Abstract:Recent studies have significantly improved the prediction accuracy of travel demand using graph neural networks. However, these studies largely ignored uncertainty that inevitably exists in travel demand prediction. To fill this gap, this study proposes a framework of probabilistic graph neural networks (Prob-GNN) to quantify the spatiotemporal uncertainty of travel demand. This Prob-GNN framework is substantiated by deterministic and probabilistic assumptions, and empirically applied to the task of predicting the transit and ridesharing demand in Chicago.
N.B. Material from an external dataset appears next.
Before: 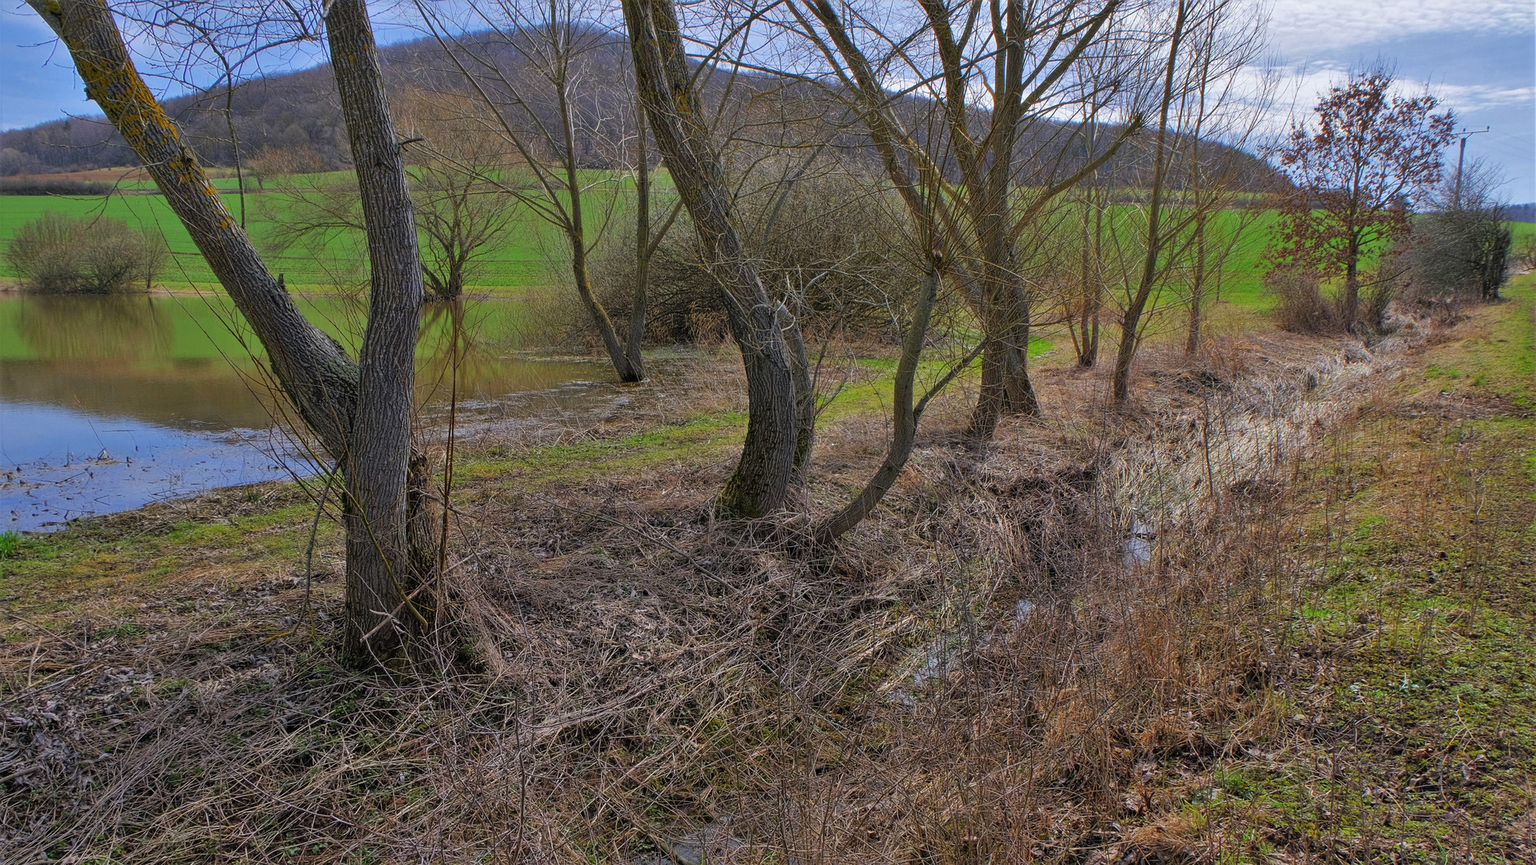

We found that the probabilistic assumptions (e.g. distribution tail, support) have a greater impact on uncertainty prediction than the deterministic ones (e.g. deep modules, depth). Among the family of Prob-GNNs, the GNNs with truncated Gaussian and Laplace distributions achieve the highest performance in transit and ridesharing data. Even under significant domain shifts, Prob-GNNs can predict the ridership uncertainty in a stable manner, when the models are trained on pre-COVID data and tested across multiple periods during and after the COVID-19 pandemic. Prob-GNNs also reveal the spatiotemporal pattern of uncertainty, which is concentrated on the afternoon peak hours and the areas with large travel volumes. Overall, our findings highlight the importance of incorporating randomness into deep learning for spatiotemporal ridership prediction. Future research should continue to investigate versatile probabilistic assumptions to capture behavioral randomness, and further develop methods to quantify uncertainty to build resilient cities.